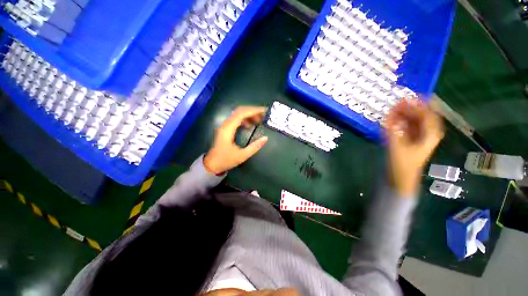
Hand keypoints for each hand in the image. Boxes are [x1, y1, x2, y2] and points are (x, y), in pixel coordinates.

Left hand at [203, 106, 268, 174]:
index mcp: (228, 129)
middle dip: (252, 111)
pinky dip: (244, 119)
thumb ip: (254, 147)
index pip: (241, 114)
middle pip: (239, 111)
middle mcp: (225, 125)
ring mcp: (225, 126)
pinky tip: (249, 125)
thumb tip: (266, 138)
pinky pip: (235, 120)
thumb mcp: (242, 155)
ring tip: (258, 120)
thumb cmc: (226, 160)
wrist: (212, 165)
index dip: (253, 110)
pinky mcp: (225, 129)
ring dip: (248, 115)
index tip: (264, 111)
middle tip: (263, 115)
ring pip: (237, 115)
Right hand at [384, 100, 444, 196]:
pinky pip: (407, 126)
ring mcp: (419, 136)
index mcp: (430, 134)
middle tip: (397, 102)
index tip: (408, 97)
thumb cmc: (402, 165)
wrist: (400, 178)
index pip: (428, 114)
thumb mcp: (397, 147)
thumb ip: (392, 131)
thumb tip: (388, 116)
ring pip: (414, 120)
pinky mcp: (410, 140)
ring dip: (404, 114)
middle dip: (410, 108)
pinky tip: (391, 119)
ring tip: (393, 109)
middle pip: (421, 115)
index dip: (419, 104)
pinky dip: (400, 122)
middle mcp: (427, 133)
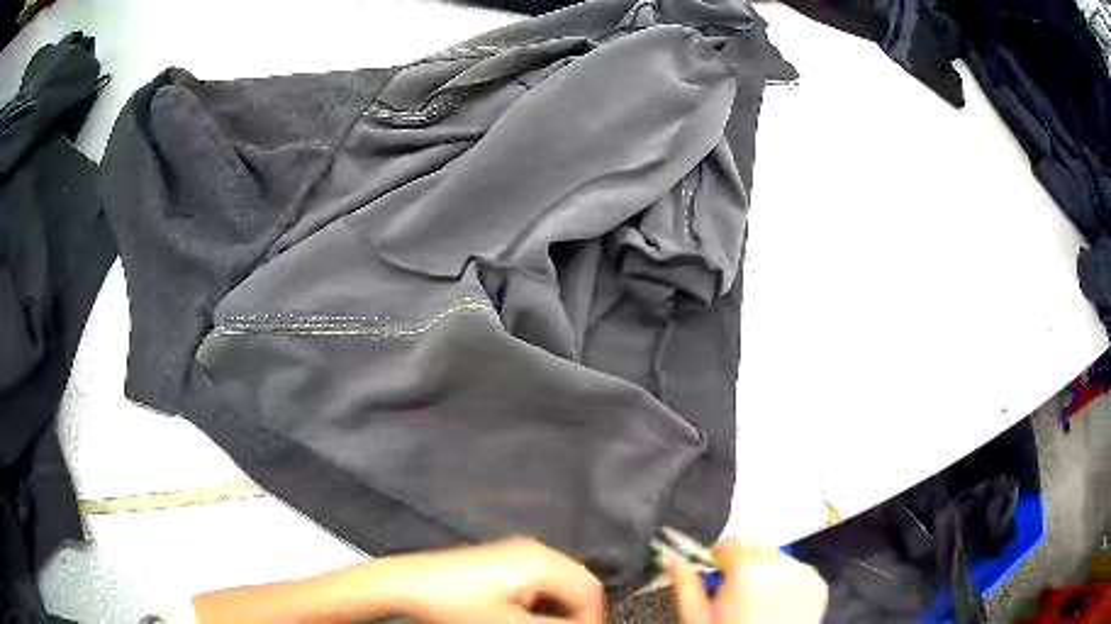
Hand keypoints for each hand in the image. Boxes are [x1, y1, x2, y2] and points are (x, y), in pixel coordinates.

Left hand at [380, 537, 604, 623]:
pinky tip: (527, 613)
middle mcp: (534, 549)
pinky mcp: (505, 557)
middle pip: (579, 582)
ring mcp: (518, 550)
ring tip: (544, 623)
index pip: (590, 591)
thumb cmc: (454, 604)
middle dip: (577, 612)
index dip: (592, 619)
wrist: (409, 585)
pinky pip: (542, 577)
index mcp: (540, 561)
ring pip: (561, 580)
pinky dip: (544, 598)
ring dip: (561, 606)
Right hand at [666, 538, 826, 623]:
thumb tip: (671, 560)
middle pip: (753, 546)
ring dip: (763, 569)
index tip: (712, 570)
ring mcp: (802, 573)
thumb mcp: (697, 618)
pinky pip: (795, 569)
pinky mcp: (817, 584)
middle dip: (740, 562)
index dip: (715, 558)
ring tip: (753, 599)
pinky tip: (773, 602)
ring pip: (775, 556)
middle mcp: (779, 564)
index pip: (728, 543)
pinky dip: (783, 579)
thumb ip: (685, 584)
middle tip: (731, 590)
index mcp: (747, 569)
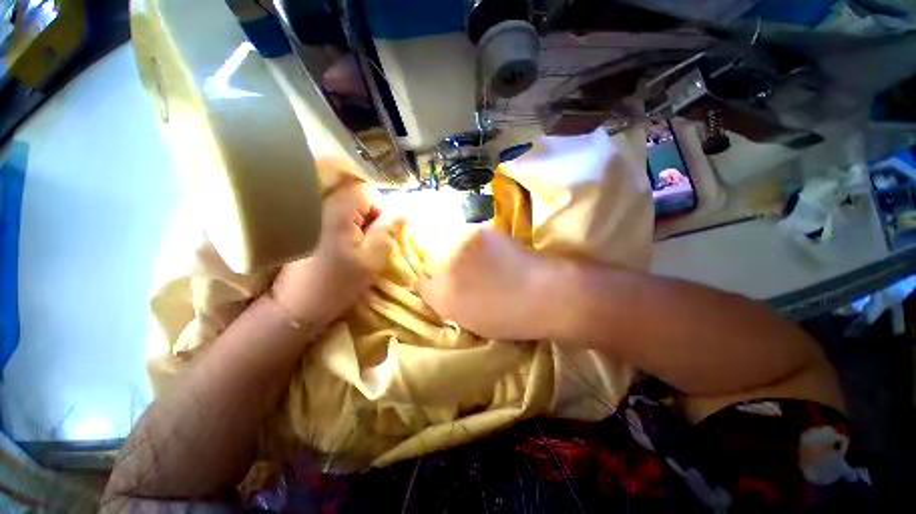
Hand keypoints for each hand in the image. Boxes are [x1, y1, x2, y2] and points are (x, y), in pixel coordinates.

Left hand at [272, 179, 403, 325]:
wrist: (295, 306)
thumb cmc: (338, 283)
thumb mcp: (372, 258)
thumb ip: (388, 230)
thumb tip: (404, 211)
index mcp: (337, 210)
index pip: (367, 191)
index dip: (380, 209)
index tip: (382, 233)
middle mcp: (319, 204)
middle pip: (355, 196)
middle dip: (369, 216)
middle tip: (372, 242)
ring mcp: (309, 214)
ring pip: (345, 207)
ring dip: (358, 223)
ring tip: (358, 247)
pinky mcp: (304, 225)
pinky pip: (333, 215)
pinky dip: (345, 227)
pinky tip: (344, 247)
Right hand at [418, 228, 553, 340]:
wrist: (543, 294)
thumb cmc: (509, 318)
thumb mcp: (471, 322)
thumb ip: (449, 304)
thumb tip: (441, 288)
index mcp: (442, 299)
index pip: (422, 284)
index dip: (435, 283)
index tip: (446, 283)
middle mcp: (443, 272)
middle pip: (431, 262)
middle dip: (443, 267)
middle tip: (463, 270)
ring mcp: (460, 249)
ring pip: (447, 246)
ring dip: (457, 252)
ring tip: (478, 258)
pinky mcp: (477, 233)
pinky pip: (466, 236)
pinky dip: (473, 242)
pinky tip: (491, 250)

* [WHAT TO PRODUCE]: Once the line with "pinky pip: (407, 126)" has been found above, output that line and every later line exactly, stopping after the line with "middle mcp: (534, 549)", and omit the pictures.

* [TASK SOLUTION]:
pinky pip: (407, 126)
ring mcp: (419, 136)
index mcp: (430, 134)
middle tip: (397, 102)
index tip: (408, 97)
thumb cmc: (402, 165)
wrist: (400, 178)
index pip: (428, 114)
thumb mcp: (397, 147)
thumb ip: (392, 131)
thumb tip: (388, 116)
ring pip: (414, 120)
pinky mcp: (410, 140)
ring dip: (404, 114)
middle dip: (410, 108)
pinky tip: (391, 119)
ring tip: (393, 109)
middle pip: (421, 115)
index dip: (419, 104)
pinky dip: (400, 122)
middle mcp: (427, 133)
Hand keypoints for each hand in the image. Boxes are [x1, y1, x2, y2] and points are (x, y), in pixel coordinates.

Left hand at [380, 537, 604, 623]:
pinky tip: (527, 613)
middle mcp: (534, 549)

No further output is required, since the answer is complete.